As Christians we have the duty to follow Christ. This Holy Week we must again follow him where we do not want to go—the hill of Calvary with all its pain and suffering. We do so actively, by our own voluntary penances. But sooner or later we must also do so passively, accepting the crosses our loving and merciful Saviour places upon our own reluctant shoulders. Any unwillingness to do so must be rejected, and in the following passage from that well-known treatise on the spiritual life, Divine Intimacy, Belgian Carmelite Father Gabriel of St. Mary Magdalen explains why we should not be puzzled or overwhelmed by these unexpected sorrows that come our way. Take these words home with you in your hearts, meditate upon them, and discover how a loving God wills us to suffer.
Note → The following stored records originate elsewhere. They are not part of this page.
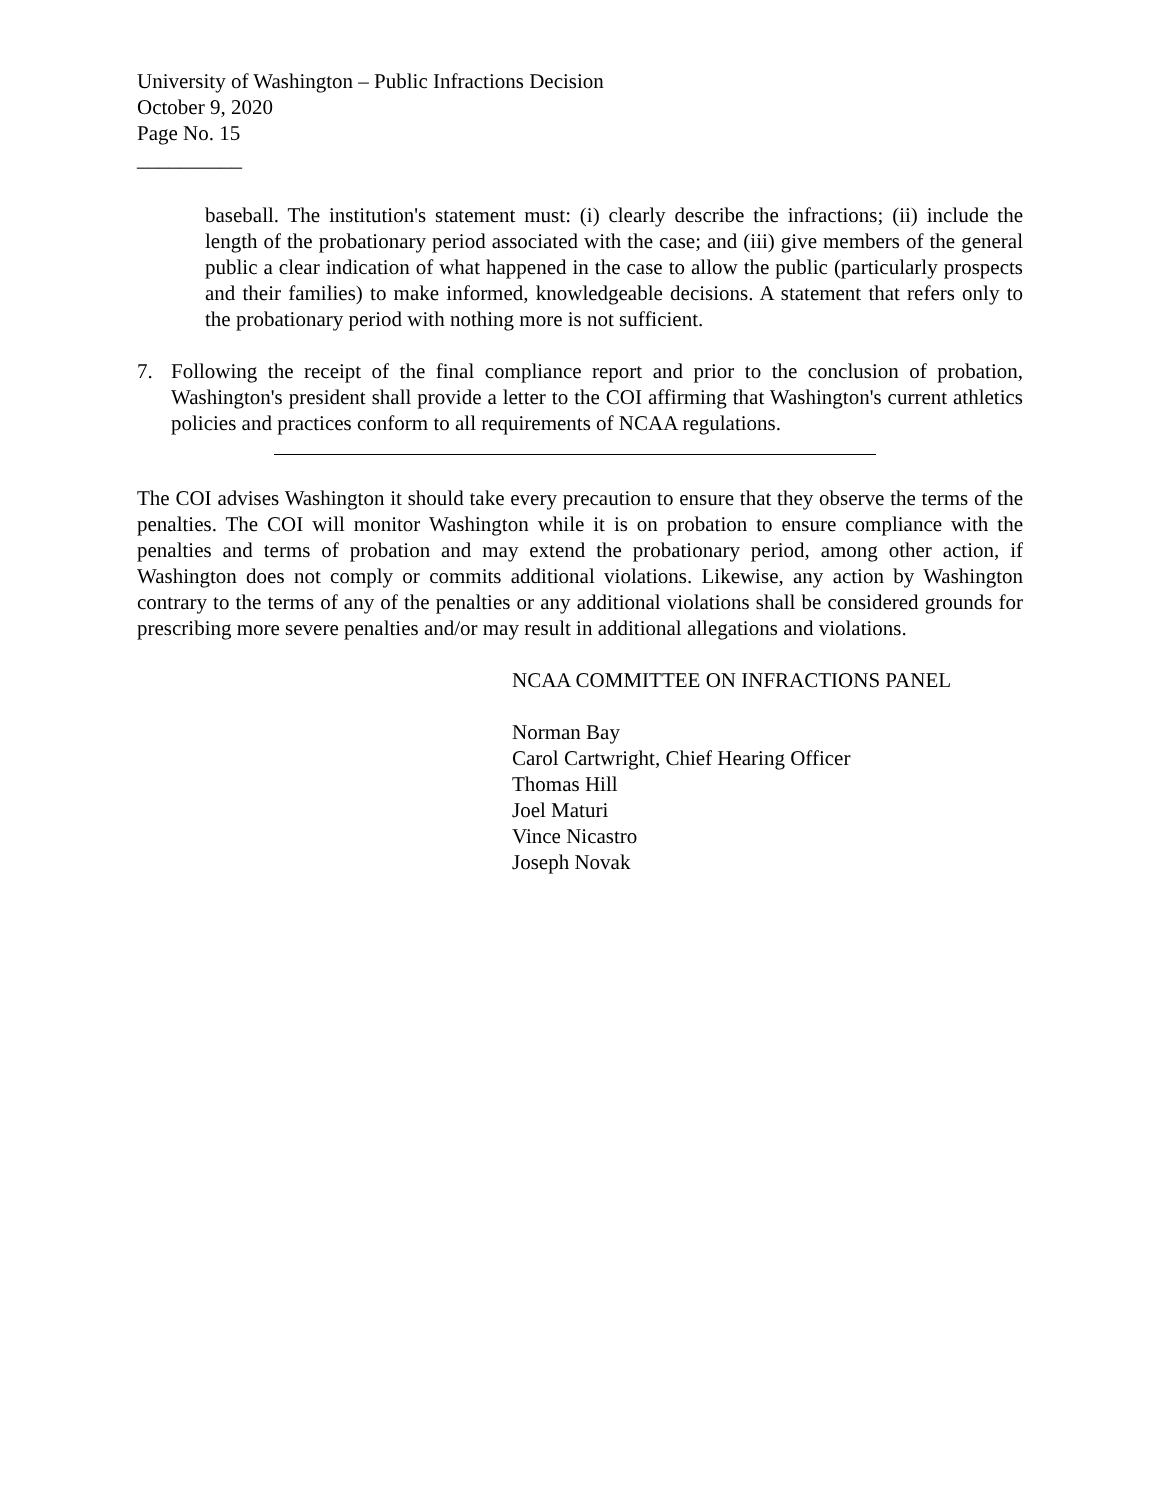University of Washington – Public Infractions Decision
October 9, 2020
Page No. 15
__________
baseball. The institution's statement must: (i) clearly describe the infractions; (ii) include the length of the probationary period associated with the case; and (iii) give members of the general public a clear indication of what happened in the case to allow the public (particularly prospects and their families) to make informed, knowledgeable decisions. A statement that refers only to the probationary period with nothing more is not sufficient.
7. Following the receipt of the final compliance report and prior to the conclusion of probation, Washington's president shall provide a letter to the COI affirming that Washington's current athletics policies and practices conform to all requirements of NCAA regulations.
The COI advises Washington it should take every precaution to ensure that they observe the terms of the penalties. The COI will monitor Washington while it is on probation to ensure compliance with the penalties and terms of probation and may extend the probationary period, among other action, if Washington does not comply or commits additional violations. Likewise, any action by Washington contrary to the terms of any of the penalties or any additional violations shall be considered grounds for prescribing more severe penalties and/or may result in additional allegations and violations.
NCAA COMMITTEE ON INFRACTIONS PANEL
Norman Bay
Carol Cartwright, Chief Hearing Officer
Thomas Hill
Joel Maturi
Vince Nicastro
Joseph Novak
“The Cross is suffering viewed in the supernatural light of faith as an instrument of salvation and sanctification, and therefore, as an instrument of love. Seen in this light, the Cross is certainly worthy of love: it is the outstanding means of our sanctification. Our union with God cannot be accomplished except through suffering. St. John of the Cross has explained the means by which the soul is to be purified, scraped to the bottom in order to reach this life of divine union. A program of total mortification is required to break all our bonds, for we have within us many obstacles which keep us from being entirely moved by God: and the accomplishment of this work is impossible without suffering. But active suffering, that is, the mortifications and penances inspired by our personal initiative, is not sufficient. We especially need passive suffering. In other words, the Lord himself must make us suffer, not only in our body, but also in our soul, because we are so covered with rust, so full of miseries that our total purification is not possible unless God himself intervenes directly. To plunge us into passive suffering is, therefore, one of his greatest works of mercy, a proof of his exceeding love.
When God acts in a soul in this way, it is a sign that he wants to bring it to very high perfection. It is precisely in these passive purifying sufferings that the concept of the cross is realized pre-eminently. In The Living Flame of Love (2, 27), St. John of the Cross asks why there are so few souls who reach the plenitude of the spiritual life: and he answers: ‘It is not because God wants to reserve this state for a few privileged souls, but because he finds so few souls disposed to accept the hard task of purification. Therefore, he stops purifying them, and they condemn themselves to mediocrity and advance no farther.’ It is impossible to become united to God without these spiritual sufferings, without bearing this ‘burden’ of God. Suffering and interior desolation alone enlarge the powers of the soul and make it capable of embracing God himself.”
In reading these words of the holy Carmelite father, we should remember above all that suffering is part of God’s plan for us. Our willingness to accept it is the yardstick by which our love of our merciful Saviour is measured. How far are we willing to follow Christ? Only halfway up the Via Dolorosa? Or all the way to the nails and spear and manifold disgrace of the Cross? If we love our Lord, we will truly find his yoke easy and his burden light.